- **Exercise aim**
Copy, exactly and without additions, every line in the records below from the one holding "Structure Type" through the one holding "407 | 55.91 |", both ends included.

=== Supplied material ===

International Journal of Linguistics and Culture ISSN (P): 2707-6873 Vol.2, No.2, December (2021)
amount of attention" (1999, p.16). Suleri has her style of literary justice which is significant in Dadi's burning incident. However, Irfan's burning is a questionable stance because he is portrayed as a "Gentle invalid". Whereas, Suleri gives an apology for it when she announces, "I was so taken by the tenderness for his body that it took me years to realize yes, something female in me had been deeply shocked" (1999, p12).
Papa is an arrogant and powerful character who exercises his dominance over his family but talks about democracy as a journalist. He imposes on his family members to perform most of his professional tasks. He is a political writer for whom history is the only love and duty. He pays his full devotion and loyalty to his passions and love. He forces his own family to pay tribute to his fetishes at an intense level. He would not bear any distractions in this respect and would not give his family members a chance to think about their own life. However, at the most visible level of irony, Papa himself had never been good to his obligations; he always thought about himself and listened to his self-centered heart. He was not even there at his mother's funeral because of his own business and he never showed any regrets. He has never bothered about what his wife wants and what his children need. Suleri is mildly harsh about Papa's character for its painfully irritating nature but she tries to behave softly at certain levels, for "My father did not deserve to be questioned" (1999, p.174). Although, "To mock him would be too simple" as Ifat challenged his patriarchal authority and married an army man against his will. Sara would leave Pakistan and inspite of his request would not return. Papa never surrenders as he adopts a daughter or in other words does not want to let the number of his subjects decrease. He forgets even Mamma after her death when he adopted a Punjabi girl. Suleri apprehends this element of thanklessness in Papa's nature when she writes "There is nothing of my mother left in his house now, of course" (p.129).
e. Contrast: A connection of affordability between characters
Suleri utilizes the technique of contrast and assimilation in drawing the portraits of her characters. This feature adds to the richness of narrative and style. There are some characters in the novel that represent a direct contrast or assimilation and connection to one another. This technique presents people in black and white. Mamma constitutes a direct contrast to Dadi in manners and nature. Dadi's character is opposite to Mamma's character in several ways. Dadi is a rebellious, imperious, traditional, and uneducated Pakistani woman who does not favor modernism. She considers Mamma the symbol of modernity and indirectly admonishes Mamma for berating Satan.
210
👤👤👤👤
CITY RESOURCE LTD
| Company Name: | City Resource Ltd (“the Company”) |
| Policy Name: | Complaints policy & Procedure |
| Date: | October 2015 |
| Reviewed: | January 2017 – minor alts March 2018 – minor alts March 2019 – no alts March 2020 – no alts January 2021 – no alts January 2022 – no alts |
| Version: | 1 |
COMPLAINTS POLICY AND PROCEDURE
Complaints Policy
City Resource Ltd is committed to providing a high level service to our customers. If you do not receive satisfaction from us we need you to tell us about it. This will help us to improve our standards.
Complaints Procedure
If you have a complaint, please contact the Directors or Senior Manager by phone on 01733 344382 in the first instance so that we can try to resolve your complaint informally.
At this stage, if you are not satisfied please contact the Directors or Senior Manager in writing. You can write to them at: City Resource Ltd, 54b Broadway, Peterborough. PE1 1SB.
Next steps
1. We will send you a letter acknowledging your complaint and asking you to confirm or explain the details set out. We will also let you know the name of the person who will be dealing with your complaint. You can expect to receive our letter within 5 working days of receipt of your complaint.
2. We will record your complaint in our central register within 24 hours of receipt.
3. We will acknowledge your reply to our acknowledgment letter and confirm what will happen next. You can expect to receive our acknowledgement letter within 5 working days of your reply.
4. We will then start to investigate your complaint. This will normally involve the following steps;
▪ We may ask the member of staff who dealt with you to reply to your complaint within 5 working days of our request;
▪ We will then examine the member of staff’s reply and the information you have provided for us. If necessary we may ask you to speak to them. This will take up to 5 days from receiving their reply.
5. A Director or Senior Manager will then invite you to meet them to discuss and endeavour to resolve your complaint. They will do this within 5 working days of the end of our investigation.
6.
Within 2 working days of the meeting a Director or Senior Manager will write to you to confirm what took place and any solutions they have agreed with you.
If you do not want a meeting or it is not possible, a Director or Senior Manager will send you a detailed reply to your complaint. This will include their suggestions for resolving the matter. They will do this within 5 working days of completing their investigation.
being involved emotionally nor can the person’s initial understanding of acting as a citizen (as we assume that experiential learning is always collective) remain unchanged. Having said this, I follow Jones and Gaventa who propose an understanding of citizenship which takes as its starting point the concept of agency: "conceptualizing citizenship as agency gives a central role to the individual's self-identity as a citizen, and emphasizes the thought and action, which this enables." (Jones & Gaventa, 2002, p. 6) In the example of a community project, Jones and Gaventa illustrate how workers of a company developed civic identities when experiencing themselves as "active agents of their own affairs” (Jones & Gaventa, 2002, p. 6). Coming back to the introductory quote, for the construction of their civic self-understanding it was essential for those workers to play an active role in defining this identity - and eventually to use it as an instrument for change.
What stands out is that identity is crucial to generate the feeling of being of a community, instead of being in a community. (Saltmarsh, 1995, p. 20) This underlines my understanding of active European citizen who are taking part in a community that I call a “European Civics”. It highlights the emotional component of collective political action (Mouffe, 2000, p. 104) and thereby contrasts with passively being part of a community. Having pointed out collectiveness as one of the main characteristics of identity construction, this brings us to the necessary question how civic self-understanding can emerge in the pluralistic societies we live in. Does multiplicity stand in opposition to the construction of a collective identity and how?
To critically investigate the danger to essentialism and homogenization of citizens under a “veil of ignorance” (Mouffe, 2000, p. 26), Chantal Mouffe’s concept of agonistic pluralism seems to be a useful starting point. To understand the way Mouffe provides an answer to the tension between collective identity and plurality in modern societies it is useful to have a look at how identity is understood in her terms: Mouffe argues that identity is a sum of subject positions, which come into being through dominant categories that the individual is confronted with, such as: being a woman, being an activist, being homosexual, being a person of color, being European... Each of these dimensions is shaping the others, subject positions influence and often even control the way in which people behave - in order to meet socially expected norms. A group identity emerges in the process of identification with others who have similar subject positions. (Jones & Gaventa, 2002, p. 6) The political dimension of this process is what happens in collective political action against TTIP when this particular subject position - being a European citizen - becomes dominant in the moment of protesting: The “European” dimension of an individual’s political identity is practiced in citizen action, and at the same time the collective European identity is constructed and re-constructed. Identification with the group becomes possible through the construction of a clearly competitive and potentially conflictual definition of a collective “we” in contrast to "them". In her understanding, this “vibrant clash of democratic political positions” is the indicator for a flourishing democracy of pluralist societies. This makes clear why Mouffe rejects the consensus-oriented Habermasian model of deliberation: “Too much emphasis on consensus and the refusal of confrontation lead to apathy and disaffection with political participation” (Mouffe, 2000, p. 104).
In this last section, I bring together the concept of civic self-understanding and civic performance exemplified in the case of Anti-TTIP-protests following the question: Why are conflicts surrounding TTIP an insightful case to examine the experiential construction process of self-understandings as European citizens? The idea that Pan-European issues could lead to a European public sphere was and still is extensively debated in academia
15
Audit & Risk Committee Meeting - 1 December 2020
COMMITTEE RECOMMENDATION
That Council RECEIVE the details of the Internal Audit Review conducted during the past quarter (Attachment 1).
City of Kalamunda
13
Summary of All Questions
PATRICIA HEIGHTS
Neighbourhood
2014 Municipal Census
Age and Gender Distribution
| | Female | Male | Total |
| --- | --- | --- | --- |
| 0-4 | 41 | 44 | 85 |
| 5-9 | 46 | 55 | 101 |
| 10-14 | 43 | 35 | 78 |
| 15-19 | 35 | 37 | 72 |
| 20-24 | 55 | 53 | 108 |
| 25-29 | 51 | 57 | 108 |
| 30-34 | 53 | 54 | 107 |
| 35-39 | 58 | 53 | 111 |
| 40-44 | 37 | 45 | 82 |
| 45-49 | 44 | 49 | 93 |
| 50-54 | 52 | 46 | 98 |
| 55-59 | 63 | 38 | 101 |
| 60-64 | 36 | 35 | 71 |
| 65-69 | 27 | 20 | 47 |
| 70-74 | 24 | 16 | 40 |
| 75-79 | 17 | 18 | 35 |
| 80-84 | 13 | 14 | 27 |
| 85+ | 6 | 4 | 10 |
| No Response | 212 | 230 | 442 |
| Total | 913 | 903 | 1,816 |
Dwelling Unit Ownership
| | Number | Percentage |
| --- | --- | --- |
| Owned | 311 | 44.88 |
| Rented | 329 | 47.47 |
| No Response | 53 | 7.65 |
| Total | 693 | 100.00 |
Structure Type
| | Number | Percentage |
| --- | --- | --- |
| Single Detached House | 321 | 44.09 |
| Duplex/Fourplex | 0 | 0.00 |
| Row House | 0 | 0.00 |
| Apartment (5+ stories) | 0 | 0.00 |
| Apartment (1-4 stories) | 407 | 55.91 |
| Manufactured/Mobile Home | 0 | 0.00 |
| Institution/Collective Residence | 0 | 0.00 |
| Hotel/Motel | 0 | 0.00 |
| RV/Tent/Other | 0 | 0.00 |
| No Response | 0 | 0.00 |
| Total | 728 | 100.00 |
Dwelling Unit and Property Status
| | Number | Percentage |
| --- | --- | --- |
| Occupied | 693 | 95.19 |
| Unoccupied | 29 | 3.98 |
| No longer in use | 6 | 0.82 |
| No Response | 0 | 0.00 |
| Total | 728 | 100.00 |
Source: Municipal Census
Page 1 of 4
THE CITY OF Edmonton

===

- **Completed task**
Structure Type
| | Number | Percentage |
| --- | --- | --- |
| Single Detached House | 321 | 44.09 |
| Duplex/Fourplex | 0 | 0.00 |
| Row House | 0 | 0.00 |
| Apartment (5+ stories) | 0 | 0.00 |
| Apartment (1-4 stories) | 407 | 55.91 |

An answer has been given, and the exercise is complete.